A deque (double-ended queue) lets you add and remove from both ends. Lua’s table.insert and table.remove handle both cases — table.insert(t, 1, value) inserts at the front, and table.remove(t, 1) removes from the front:

local function new_deque()
    return {}
end

local function push_right(deque, item)
    table.insert(deque, item)
end

local function push_left(deque, item)
    table.insert(deque, 1, item)
end

local function pop_right(deque)
    return table.remove(deque)
end

local function pop_left(deque)
    return table.remove(deque, 1)
end

local deque = new_deque()
push_right(deque, "A")
push_right(deque, "B")
push_left(deque, "Z")
print(pop_right(deque))  -- B
print(pop_left(deque))   -- Z
print(pop_right(deque))  -- A

A Complete Example: Filtering Scores

To tie the pieces together, here is a runnable script that builds an array, filters it, and computes a summary using table.insert, table.remove, and table.concat:

local raw_scores = { 72, 95, 88, 61, 99, 74, 85, 91 }

-- Remove scores below 75 (replace with nil, then compact)
for i = 1, #raw_scores do
    if raw_scores[i] < 75 then
        raw_scores[i] = nil
    end
end

-- Compact: rebuild as a sequential table
local passing = {}
for _, score in pairs(raw_scores) do
    table.insert(passing, score)
end

-- Sort and format
table.sort(passing, function(a, b) return a > b end)

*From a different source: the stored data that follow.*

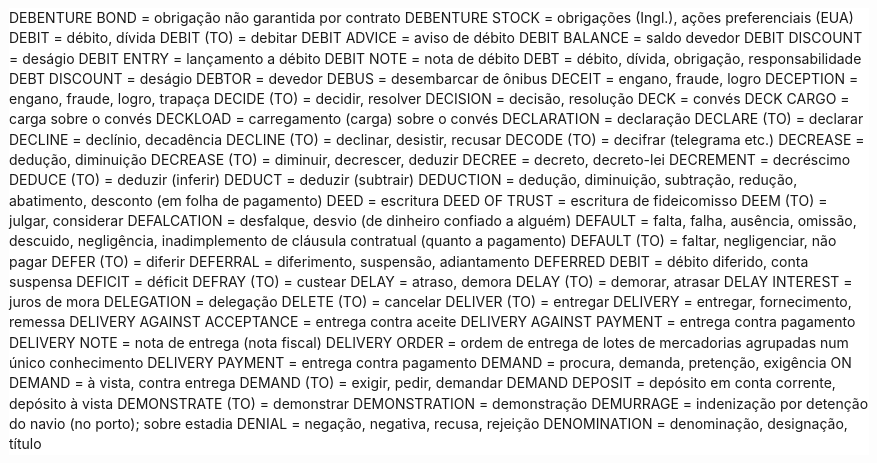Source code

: DEBENTURE BOND = obrigação não garantida por contrato
DEBENTURE STOCK = obrigações (Ingl.), ações preferenciais (EUA)
DEBIT = débito, dívida
DEBIT (TO) = debitar
DEBIT ADVICE = aviso de débito
DEBIT BALANCE = saldo devedor
DEBIT DISCOUNT = deságio
DEBIT ENTRY = lançamento a débito
DEBIT NOTE = nota de débito
DEBT = débito, dívida, obrigação, responsabilidade
DEBT DISCOUNT = deságio
DEBTOR = devedor
DEBUS = desembarcar de ônibus
DECEIT = engano, fraude, logro
DECEPTION = engano, fraude, logro, trapaça 
DECIDE (TO) = decidir, resolver
DECISION = decisão, resolução
DECK = convés
DECK CARGO = carga sobre o convés
DECKLOAD = carregamento (carga) sobre o convés
DECLARATION = declaração
DECLARE (TO) = declarar
DECLINE = declínio, decadência
DECLINE (TO) = declinar, desistir, recusar
DECODE (TO) = decifrar (telegrama etc.)
DECREASE = dedução, diminuição
DECREASE (TO) = diminuir, decrescer, deduzir
DECREE = decreto, decreto-lei
DECREMENT = decréscimo
DEDUCE (TO) = deduzir (inferir)
DEDUCT = deduzir (subtrair)
DEDUCTION = dedução, diminuição, subtração, redução, abatimento, desconto (em folha de pagamento)
DEED = escritura
DEED OF TRUST = escritura de fideicomisso
DEEM (TO) = julgar, considerar
DEFALCATION = desfalque, desvio (de dinheiro confiado a alguém)
DEFAULT = falta, falha, ausência, omissão, descuido, negligência, inadimplemento de cláusula contratual (quanto a pagamento)
DEFAULT (TO) = faltar, negligenciar, não pagar
DEFER (TO) = diferir 
DEFERRAL = diferimento, suspensão, adiantamento
DEFERRED DEBIT = débito diferido, conta suspensa
DEFICIT = déficit
DEFRAY (TO) = custear
DELAY = atraso, demora
DELAY (TO) = demorar, atrasar
DELAY INTEREST = juros de mora
DELEGATION = delegação
DELETE (TO) = cancelar
DELIVER (TO) = entregar
DELIVERY = entregar, fornecimento, remessa
DELIVERY AGAINST ACCEPTANCE = entrega contra aceite
DELIVERY AGAINST PAYMENT = entrega contra pagamento
DELIVERY NOTE = nota de entrega (nota fiscal)
DELIVERY ORDER = ordem de entrega de lotes de mercadorias agrupadas num único conhecimento
DELIVERY PAYMENT = entrega contra pagamento
DEMAND = procura, demanda, pretenção, exigência ON DEMAND = à vista, contra entrega
DEMAND (TO) = exigir, pedir, demandar
DEMAND DEPOSIT = depósito em conta corrente, depósito à vista
DEMONSTRATE (TO) = demonstrar
DEMONSTRATION = demonstração
DEMURRAGE = indenização por detenção do navio (no porto); sobre estadia
DENIAL = negação, negativa, recusa, rejeição
DENOMINATION = denominação, designação, título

print("Passing scores (sorted):", table.concat(passing, ", "))

local sum = 0
for i = 1, #passing do
    sum = sum + passing[i]
end
print("Average:", string.format("%.1f", sum / #passing))

Output:

Passing scores (sorted): 99, 95, 91, 88, 85, 74
Average: 88.7

Notice the pattern: removing elements by setting them to nil creates gaps, so table.sort would behave unpredictably. Rebuilding into a fresh sequential table with pairs sidesteps that problem entirely.

Summary

Lua’s tables are deceptively simple. On the surface they look like ordinary arrays, but underneath they are full hash maps that can hold any mix of keys and values. For array-style work, stick to sequential tables — integer keys from 1 to n with no gaps — and let table.insert, table.remove, and table.concat do the heavy lifting. Reserve pairs() for sparse or mixed tables, and never trust # on a table that might have holes.